## DIRECTIONS FOR THIS TASK:
Whatever runs from the line with "7 (Source: P.A. 83-523.)" to the end of the records below must be copied exactly, with nothing else included.

:: RECORDS FOR THIS TASK

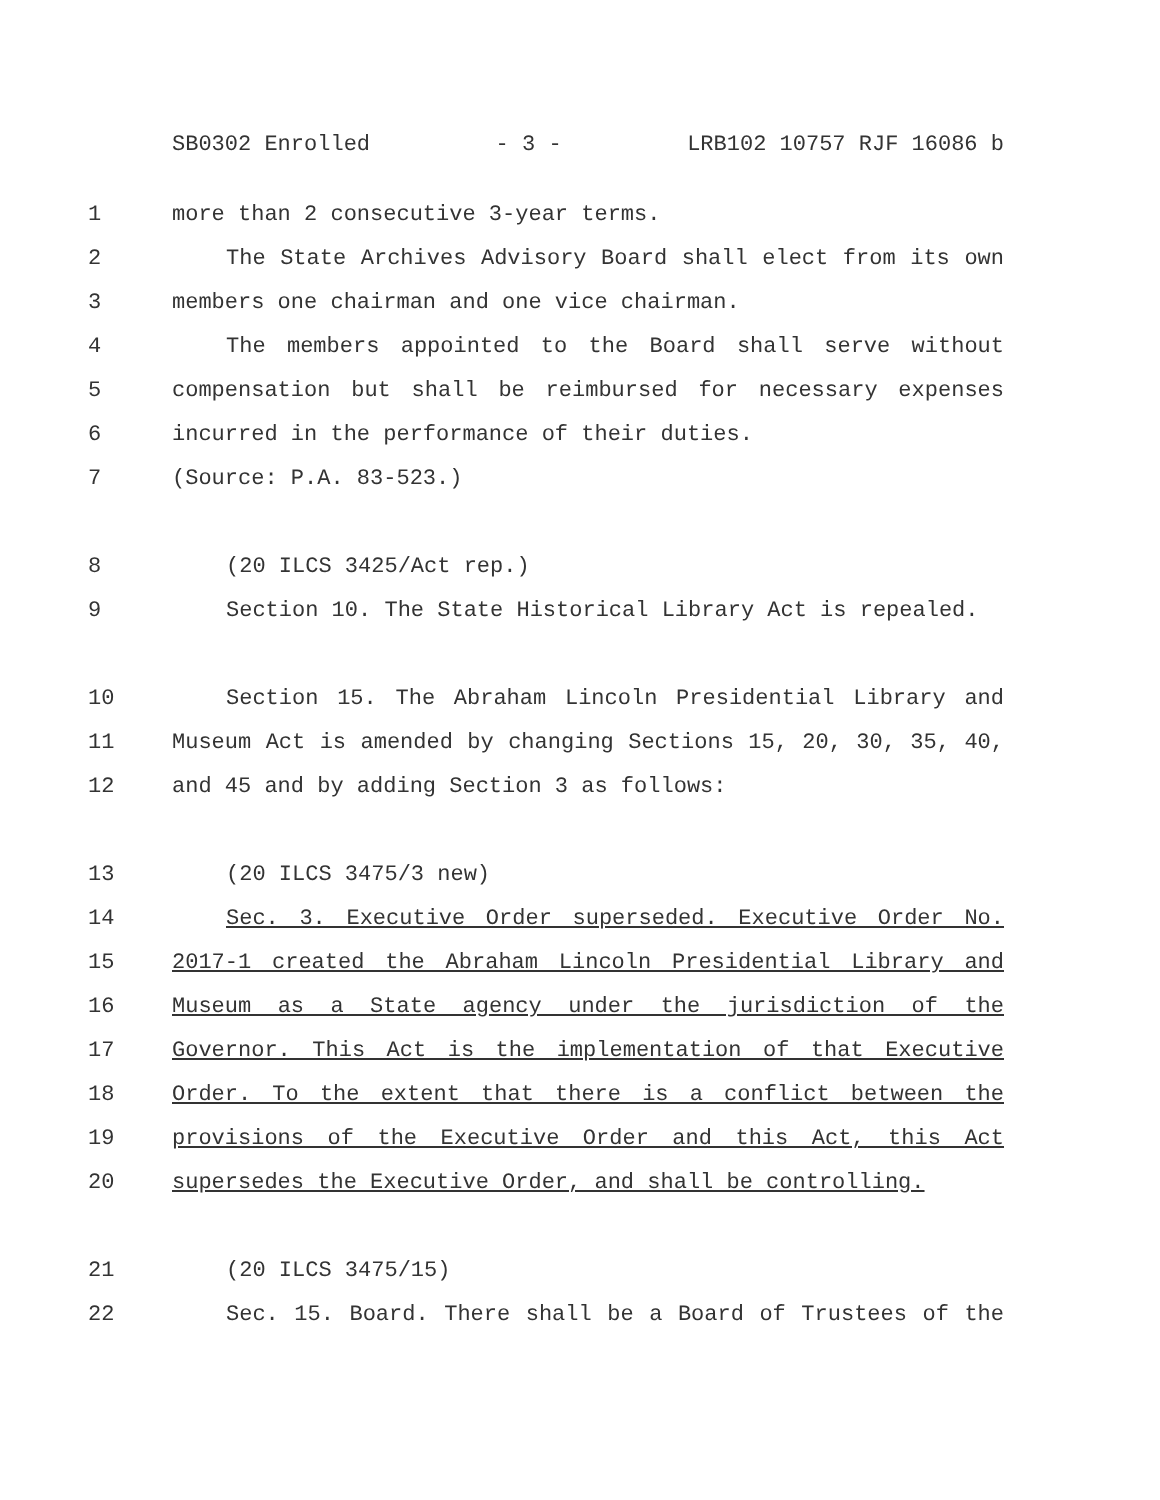SB0302 Enrolled - 3 - LRB102 10757 RJF 16086 b
1 more than 2 consecutive 3-year terms.
2 The State Archives Advisory Board shall elect from its own
3 members one chairman and one vice chairman.
4 The members appointed to the Board shall serve without
5 compensation but shall be reimbursed for necessary expenses
6 incurred in the performance of their duties.
7 (Source: P.A. 83-523.)
8 (20 ILCS 3425/Act rep.)
9 Section 10. The State Historical Library Act is repealed.
10 Section 15. The Abraham Lincoln Presidential Library and
11 Museum Act is amended by changing Sections 15, 20, 30, 35, 40,
12 and 45 and by adding Section 3 as follows:
13 (20 ILCS 3475/3 new)
14 Sec. 3. Executive Order superseded. Executive Order No.
15 2017-1 created the Abraham Lincoln Presidential Library and
16 Museum as a State agency under the jurisdiction of the
17 Governor. This Act is the implementation of that Executive
18 Order. To the extent that there is a conflict between the
19 provisions of the Executive Order and this Act, this Act
20 supersedes the Executive Order, and shall be controlling.
21 (20 ILCS 3475/15)
22 Sec. 15. Board. There shall be a Board of Trustees of the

::::

## ANSWER:
7 (Source: P.A. 83-523.)
8 (20 ILCS 3425/Act rep.)
9 Section 10. The State Historical Library Act is repealed.
10 Section 15. The Abraham Lincoln Presidential Library and
11 Museum Act is amended by changing Sections 15, 20, 30, 35, 40,
12 and 45 and by adding Section 3 as follows:
13 (20 ILCS 3475/3 new)
14 Sec. 3. Executive Order superseded. Executive Order No.
15 2017-1 created the Abraham Lincoln Presidential Library and
16 Museum as a State agency under the jurisdiction of the
17 Governor. This Act is the implementation of that Executive
18 Order. To the extent that there is a conflict between the
19 provisions of the Executive Order and this Act, this Act
20 supersedes the Executive Order, and shall be controlling.
21 (20 ILCS 3475/15)
22 Sec. 15. Board. There shall be a Board of Trustees of the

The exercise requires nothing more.